For more information on the CMM, see Cluster Membership Monitor.
Split brain occurs when the cluster interconnect between nodes is lost and the cluster becomes partitioned into subclusters. Each partition “believes” that it is the only partition because the nodes in one partition cannot communicate with the node or nodes in the other partition.
Amnesia occurs when the cluster restarts after a shutdown with cluster configuration data that is older than the data was at the time of the shutdown. This problem can occur when you start the cluster on a node that was not in the last functioning cluster partition.
Oracle Solaris Cluster software avoids split brain and amnesia by:
Assigning each node one vote
Mandating a majority of votes for an operational cluster
A partition with the majority of votes gains quorum and is allowed to operate. This majority vote mechanism prevents split brain and amnesia when more than two nodes are configured in a cluster. However, counting node votes alone is sufficient when more than two nodes are configured in a cluster. In a two-node cluster, a majority is two. If such a two-node cluster becomes partitioned, an external vote is needed for either partition to gain quorum. This external vote is provided by a quorum device.
A quorum device is a shared storage device or quorum server that is shared by two or more nodes and that contributes votes that are used to establish a quorum. The cluster can operate only when a quorum of votes is available. The quorum device is used when a cluster becomes partitioned into separate sets of nodes to establish which set of nodes constitutes the new cluster.
Oracle Solaris Cluster software supports the monitoring of quorum devices.

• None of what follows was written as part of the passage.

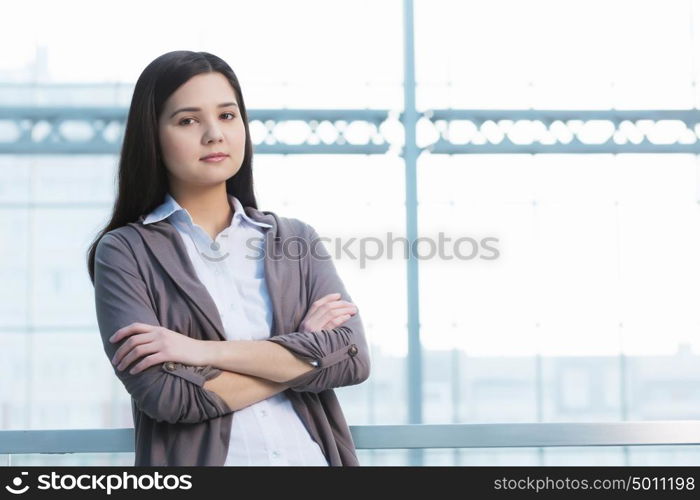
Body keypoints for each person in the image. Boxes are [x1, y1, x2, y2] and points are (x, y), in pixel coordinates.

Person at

Periodically, each node in the cluster tests the ability of the local node to work correctly with each configured quorum device that has a configured path to the local node and is not in maintenance mode. This test consists of an attempt to read the quorum keys on the quorum device.
When the Oracle Solaris Cluster system discovers that a formerly healthy quorum device has failed, the system automatically marks the quorum device as unhealthy. When the Oracle Solaris Cluster system discovers that a formerly unhealthy quorum device is now healthy, the system marks the quorum device as healthy and places the appropriate quorum information on the quorum device.
The Oracle Solaris Cluster system generates reports when the health status of a quorum device changes. When nodes reconfigure, an unhealthy quorum device cannot contribute votes to membership. Consequently, the cluster might not continue to operate.